How, how could Rachel Anderson's important new article "Revisiting the Imperial Scholar: Market Failure on Law Review?" have escaped my reading until now? I love talk of law reviews (rankings, ways to improve them, the whole deal). Anderson revisits Richard Delgado's indictment of legal scholarship for focusing on the writings of a group of elite scholars. This time, though, her focus is on why the elite journals publish the work of (seemingly) so few women and racial minorities, as well as (again seemingly) so little critical race scholarship. (There are some other theories in circulation on this, of course.)
Anderson discusses reasons, drawn from the socio-economics literature, why law review editors may by-pass good articles that ask non-traditional questions or employ non-traditional methods. She also suggests some ways law reviews might correct for these biases. Her abstract is as follows:
This article argues for reforms in the institution of student-run law reviews. Specifically, it calls for an increased understanding of the potential for bias in the article-selection process. Further it calls for institutional retraining to support the implementation of new article-selection criteria and standards and facilitate more accurate evaluation of scholarship.
Student editors often evaluate legal scholarship based on assumptions stemming from socio-cultural understandings of law and society that do not address or incorporate the breadth of American society across lines of race, class, gender, and sexual orientation. This should not be surprising. No one scholarly norm or standard can rigorously analyze the full range and extent of the breadth and depth of American society. This inherent inability demands a plurality of ideologies, methodologies, norms, and standards to facilitate and ensure a complex and rigorous intellectual debate.

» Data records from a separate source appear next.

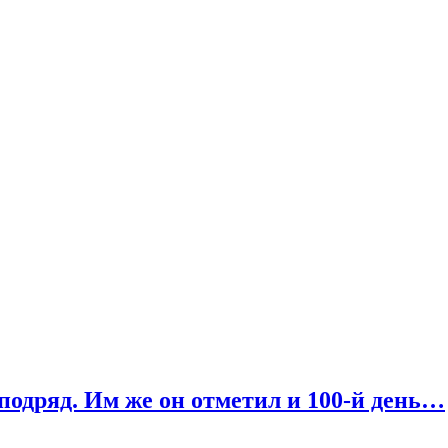
подряд. Им же он отметил и 100-й день…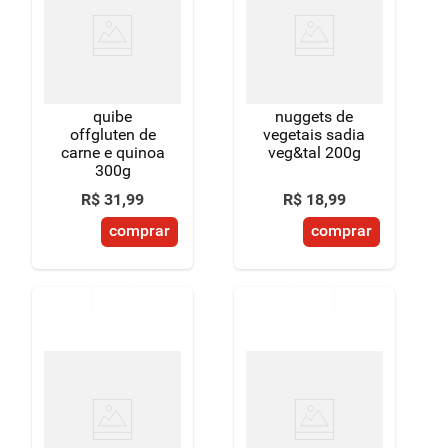
8
º
detergente
9
º
macarrão
10
º
chocolate
quibe
nuggets de
offgluten de
vegetais sadia
carne e quinoa
veg&tal 200g
300g
R$
31
,
99
R$
18
,
99
comprar
comprar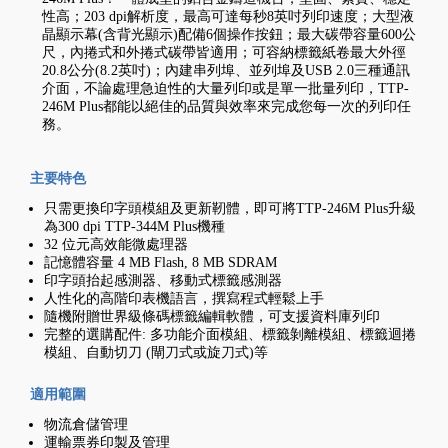
性高；203 dpi解析度，最高可達每秒8英吋列印速度；大型液
晶顯示幕(含背光顯示)配備6個操作按鈕；最大碳帶容量600公
尺，內捲式和外捲式碳帶皆適用；可容納標籤紙卷最大外徑
20.8公分(8.2英吋)；內建串列埠、並列埠及USB 2.0三種通訊
介面，不論處理急迫性的大量列印或是單一批量列印，TTP-
246M Plus都能以絕佳的品質與效率來完成您每一次的列印任
務。
主要特色
只需更換印字頭模組及更新靭體，即可將TTP-246M Plus升級
為300 dpi TTP-344M Plus機種
32 位元高效能微處理器
記憶體容量 4 MB Flash, 8 MB SDRAM
印字頭抬起感測器、移動式標籤感測器
人性化的高階印表機語言，撰寫程式輕鬆上手
隨機附贈世界級條碼標籤編輯軟體，可支援資料庫列印
完整的選購配件: 多功能介面模組、標籤剝離模組、標籤迴捲
模組、自動切刀 (閘刀式或旋刀式)等
適用範圍
物流倉儲管理
運輸票券印製及管理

The reforms I suggest are intended to address the hurdles that law review editors must overcome to effectuate a more intellectually rigorous and informationally valuable article-selection process.
This article uses a hybrid methodology employing the tools and insights of both critical race theory and law and economics. It begins with issues of bias in legal scholarship raised in the two preceding decades by Richard Delgado, a leading critical race theorist, and Edward Rubin, a former Chair of the Association of American Law Schools Section on Socio-Economics. Then, it follows in the tradition of law and economics scholars and Nobel Prize winner Gary Becker utilizing the tools of economic analysis in non-market contexts. Specifically, this article utilizes economic theories and concepts such as market failure, informational asymmetry, switching costs, and network effects to develop a deeper understanding of institutional bias on law reviews. Finally, it employs scholarship on rhetoric and critical reading skills to identify opportunities for reform.
The task of reforming law reviews is a difficult and important one, for sure. I wonder if the reasons that Anderson identifies for why students are skeptical of innovative work (such as it's not familiar to them), will also make them skeptical of her suggestions for reform. This article might have been called the imperial law review student. All of which reminds me that I really need to finish off that little essay I've had on my hard drive for going on a decade now, "Law Review Editorship As Training for Hierarchy."
This article brings a whole new level of precision to the problems of article selection by law reviews. We're going to be hearing a lot about it.